Viele Lagerinsassen wurden von Kampagne zu Kampagne zum Einsatzort Wabern gebracht. Gleichzeitig muss aber auch davon ausgegangen werden, dass einzelne den Sommer über in Wabern verbleiben mussten, da ein enormer Arbeitskräftemangel herrschte. So erklärt es sich auch, dass Ende 1943 einzelne Inhaftierte schon in verantwortungsvollen Positionen arbeiteten. Die Lagerinsassen mussten in ihren Uniformen arbeiten, da sich die Leitung der Fabrik außer Stande sah, Arbeitskleidung zu stellen.
Da die Gefangenen während der Kampagne die gleiche Arbeit leisten mussten wie ihre deutschen Arbeiter, boten sich zahlreiche Gelegenheiten, Kontakte zu entwickeln. Eventuell gelangte so manches Stück Brot in den Besitz eines Kriegsgefangenen. Behandelt wurden die Inhaftierten, so mehrere Zeitzeugen, "hundertprozentig". Es sei ihnen des Weiteren kein Fall bekannt, dass ein Inhaftierter krankheitsbedingt in ein Lazarett eingewiesen werden musste. Auch von Aufsässigkeiten und Streitereien zwischen den Lagerinsassen und der deutschen Belegschaft ist nichts bekannt. So gab es auch keine Fluchtversuche. Diese hätten sich aber bei so manchem Fliegeralarm angeboten. Doch alle Inhaftierten kehrten regelmäßig zurück. Dazu hat wohl auch stark Dr. Hugo Boettger, der damalige Leiter der Fabrik, beigetragen. Er konnte sich fließend mit den Gefangenen auf französisch unterhalten, so dass kein Dolmetscher benötigt wurde. Er sorgte für ein kameradschaftliches und persönliches Verhältnis zu ihnen, welches unverkrampft und korrekt war. Schon zu Beginn des Lagers hatte er mit seinem persönlichen Einsatz dem Wachpersonal erklärt, dass "[...] irgendwelche Misshandlungen von vornherein unterblieben", so eine Aussage aus einer Spruchkammerakte. Deshalb bot wohl 1945 ein ehemaliger französischer Inhaftierter, René Lefranc, Doktor Boettger an, dass er bei eventuellen Problemen in Spruchkammerverfahren gerne für ihn aussagen würde. So bescheinigte er dem Leiter der Fabrik am 20. Juli 1945, "dass er immer korrekt mit dem Kommando der Kriegsgefangenen gewesen ist". Somit verwundert es auch nicht, dass das Verhältnis zwischen den Lagerinsassen und den deutschen Arbeitern ebenfalls kollegial war.
Kenntnis von diesem Lager besaß zumindest jeder Landwirt, der während der Kampagne seine Zuckerrüben in Wabern ablieferte.
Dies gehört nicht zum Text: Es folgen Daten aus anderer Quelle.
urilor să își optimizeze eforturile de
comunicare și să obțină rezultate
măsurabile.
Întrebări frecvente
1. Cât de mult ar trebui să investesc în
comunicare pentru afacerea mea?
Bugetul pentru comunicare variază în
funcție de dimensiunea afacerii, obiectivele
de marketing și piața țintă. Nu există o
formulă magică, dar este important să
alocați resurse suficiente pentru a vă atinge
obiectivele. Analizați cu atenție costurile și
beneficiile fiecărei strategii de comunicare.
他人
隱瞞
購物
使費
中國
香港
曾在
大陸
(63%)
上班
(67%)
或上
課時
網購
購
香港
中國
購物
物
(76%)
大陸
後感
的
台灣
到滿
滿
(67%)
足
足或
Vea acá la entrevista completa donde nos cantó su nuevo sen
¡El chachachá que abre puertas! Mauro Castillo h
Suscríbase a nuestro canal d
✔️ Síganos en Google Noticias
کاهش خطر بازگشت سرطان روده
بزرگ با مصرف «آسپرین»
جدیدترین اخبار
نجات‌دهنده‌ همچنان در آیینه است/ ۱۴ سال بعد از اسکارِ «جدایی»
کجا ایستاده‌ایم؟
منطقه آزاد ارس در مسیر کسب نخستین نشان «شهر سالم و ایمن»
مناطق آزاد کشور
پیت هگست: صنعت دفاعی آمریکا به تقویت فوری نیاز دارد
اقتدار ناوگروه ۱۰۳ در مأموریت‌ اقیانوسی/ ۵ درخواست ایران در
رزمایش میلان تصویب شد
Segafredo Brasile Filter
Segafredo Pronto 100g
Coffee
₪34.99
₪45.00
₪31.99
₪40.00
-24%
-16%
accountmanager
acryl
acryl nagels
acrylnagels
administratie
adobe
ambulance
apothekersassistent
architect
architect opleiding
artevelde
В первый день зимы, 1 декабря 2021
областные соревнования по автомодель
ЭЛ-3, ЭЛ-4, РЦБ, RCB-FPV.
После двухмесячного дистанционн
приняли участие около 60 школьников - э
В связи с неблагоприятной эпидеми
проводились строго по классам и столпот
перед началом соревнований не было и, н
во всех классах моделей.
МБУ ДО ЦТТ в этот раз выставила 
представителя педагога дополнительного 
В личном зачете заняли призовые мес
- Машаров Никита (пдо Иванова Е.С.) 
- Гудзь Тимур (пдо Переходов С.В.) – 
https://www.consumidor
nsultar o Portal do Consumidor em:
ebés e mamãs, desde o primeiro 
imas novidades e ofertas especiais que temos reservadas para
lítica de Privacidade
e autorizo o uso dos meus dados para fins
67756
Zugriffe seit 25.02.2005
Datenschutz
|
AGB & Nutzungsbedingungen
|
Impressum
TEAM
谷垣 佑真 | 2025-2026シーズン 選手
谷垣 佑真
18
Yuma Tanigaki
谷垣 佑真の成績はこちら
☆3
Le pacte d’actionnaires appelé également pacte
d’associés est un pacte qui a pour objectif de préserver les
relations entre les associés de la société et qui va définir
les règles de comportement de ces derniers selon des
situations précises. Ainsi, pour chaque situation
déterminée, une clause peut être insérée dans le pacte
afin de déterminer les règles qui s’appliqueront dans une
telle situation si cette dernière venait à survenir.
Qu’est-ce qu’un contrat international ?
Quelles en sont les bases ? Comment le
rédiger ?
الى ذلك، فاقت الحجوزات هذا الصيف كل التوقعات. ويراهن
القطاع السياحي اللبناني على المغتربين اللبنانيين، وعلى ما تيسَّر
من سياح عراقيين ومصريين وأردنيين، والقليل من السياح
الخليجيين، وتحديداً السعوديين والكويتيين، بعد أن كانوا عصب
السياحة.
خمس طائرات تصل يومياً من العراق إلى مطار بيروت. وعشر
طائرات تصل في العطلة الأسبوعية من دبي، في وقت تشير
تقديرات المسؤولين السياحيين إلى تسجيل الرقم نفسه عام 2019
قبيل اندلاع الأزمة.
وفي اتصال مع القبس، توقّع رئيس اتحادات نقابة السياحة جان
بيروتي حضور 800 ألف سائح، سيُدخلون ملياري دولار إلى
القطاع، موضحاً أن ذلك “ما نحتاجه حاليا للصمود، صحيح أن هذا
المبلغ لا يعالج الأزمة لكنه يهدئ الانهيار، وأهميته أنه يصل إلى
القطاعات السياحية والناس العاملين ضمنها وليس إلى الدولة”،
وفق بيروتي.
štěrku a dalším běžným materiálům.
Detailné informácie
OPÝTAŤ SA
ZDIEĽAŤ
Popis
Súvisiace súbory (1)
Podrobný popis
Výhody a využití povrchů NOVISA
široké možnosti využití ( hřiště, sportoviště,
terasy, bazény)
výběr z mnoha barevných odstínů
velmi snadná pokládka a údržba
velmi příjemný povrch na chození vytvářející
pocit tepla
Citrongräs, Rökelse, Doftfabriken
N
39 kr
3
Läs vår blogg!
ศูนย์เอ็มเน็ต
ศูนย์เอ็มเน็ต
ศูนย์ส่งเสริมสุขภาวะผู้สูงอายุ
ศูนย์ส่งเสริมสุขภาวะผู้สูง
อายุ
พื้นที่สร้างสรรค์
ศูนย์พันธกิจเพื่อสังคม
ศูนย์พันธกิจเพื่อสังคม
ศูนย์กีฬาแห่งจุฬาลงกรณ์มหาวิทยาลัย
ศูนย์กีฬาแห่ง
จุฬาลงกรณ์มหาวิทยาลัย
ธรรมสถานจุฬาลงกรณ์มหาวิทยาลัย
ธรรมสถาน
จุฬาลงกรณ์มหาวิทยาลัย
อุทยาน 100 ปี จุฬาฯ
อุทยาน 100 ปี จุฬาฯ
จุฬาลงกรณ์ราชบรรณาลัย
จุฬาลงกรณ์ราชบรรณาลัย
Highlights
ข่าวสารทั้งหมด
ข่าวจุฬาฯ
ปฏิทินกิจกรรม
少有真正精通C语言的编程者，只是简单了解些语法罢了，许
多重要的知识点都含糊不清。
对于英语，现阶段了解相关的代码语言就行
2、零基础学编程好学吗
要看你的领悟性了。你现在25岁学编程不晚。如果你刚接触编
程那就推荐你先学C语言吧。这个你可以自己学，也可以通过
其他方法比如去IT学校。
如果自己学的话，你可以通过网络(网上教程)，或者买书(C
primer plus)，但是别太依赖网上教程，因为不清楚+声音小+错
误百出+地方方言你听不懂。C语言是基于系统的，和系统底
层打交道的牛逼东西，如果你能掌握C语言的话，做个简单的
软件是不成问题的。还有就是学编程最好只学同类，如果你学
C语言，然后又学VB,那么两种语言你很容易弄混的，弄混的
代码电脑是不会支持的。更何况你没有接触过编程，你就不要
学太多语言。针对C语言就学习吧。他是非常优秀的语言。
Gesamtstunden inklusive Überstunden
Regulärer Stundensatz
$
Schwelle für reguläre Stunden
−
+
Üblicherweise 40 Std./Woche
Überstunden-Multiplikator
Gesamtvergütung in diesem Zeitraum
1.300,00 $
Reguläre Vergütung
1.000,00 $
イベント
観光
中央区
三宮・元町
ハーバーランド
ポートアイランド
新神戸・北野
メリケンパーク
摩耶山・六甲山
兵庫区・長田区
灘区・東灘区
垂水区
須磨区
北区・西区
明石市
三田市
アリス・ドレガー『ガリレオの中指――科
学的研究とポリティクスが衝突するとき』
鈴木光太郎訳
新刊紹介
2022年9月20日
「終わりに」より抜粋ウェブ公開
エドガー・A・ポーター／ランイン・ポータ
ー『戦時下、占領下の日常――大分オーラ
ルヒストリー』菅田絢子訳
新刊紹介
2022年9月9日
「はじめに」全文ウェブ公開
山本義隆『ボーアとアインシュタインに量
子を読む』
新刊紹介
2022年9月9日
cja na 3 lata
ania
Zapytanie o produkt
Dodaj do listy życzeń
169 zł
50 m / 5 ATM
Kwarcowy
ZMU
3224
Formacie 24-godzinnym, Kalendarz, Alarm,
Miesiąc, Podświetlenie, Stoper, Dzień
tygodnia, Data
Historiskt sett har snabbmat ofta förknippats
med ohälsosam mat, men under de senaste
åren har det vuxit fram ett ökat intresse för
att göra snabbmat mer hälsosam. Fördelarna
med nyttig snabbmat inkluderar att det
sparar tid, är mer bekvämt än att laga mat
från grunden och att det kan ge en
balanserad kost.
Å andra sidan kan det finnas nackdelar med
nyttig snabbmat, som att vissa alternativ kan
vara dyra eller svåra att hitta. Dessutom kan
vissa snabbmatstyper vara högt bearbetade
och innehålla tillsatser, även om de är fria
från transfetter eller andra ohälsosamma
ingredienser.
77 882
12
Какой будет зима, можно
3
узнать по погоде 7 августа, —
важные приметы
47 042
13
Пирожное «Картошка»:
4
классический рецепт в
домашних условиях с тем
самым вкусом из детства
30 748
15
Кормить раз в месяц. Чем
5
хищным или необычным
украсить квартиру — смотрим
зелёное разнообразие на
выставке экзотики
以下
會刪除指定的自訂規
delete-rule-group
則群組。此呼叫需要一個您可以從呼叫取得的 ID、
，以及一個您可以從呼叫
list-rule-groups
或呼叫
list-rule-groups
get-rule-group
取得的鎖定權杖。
Im März oder April 1945 wurde das Lager nach dem Einmarsch der amerikanischen Truppen aufgelöst. Dabei kam es zu keinerlei Übergriffen.
Anfang bzw. Mitte der 60er Jahre wurde die Baracke abgerissen, da bauliche Veränderungen dies notwendig machten.
Zur Abbildung: Im Hintergrund der Baustelle ist ein Teil der Baracke der Kriegsgefangenen und die später errichtete kleine Baracke für die Wachmannschaften zu erkennen (Aufnahme ca. 1953).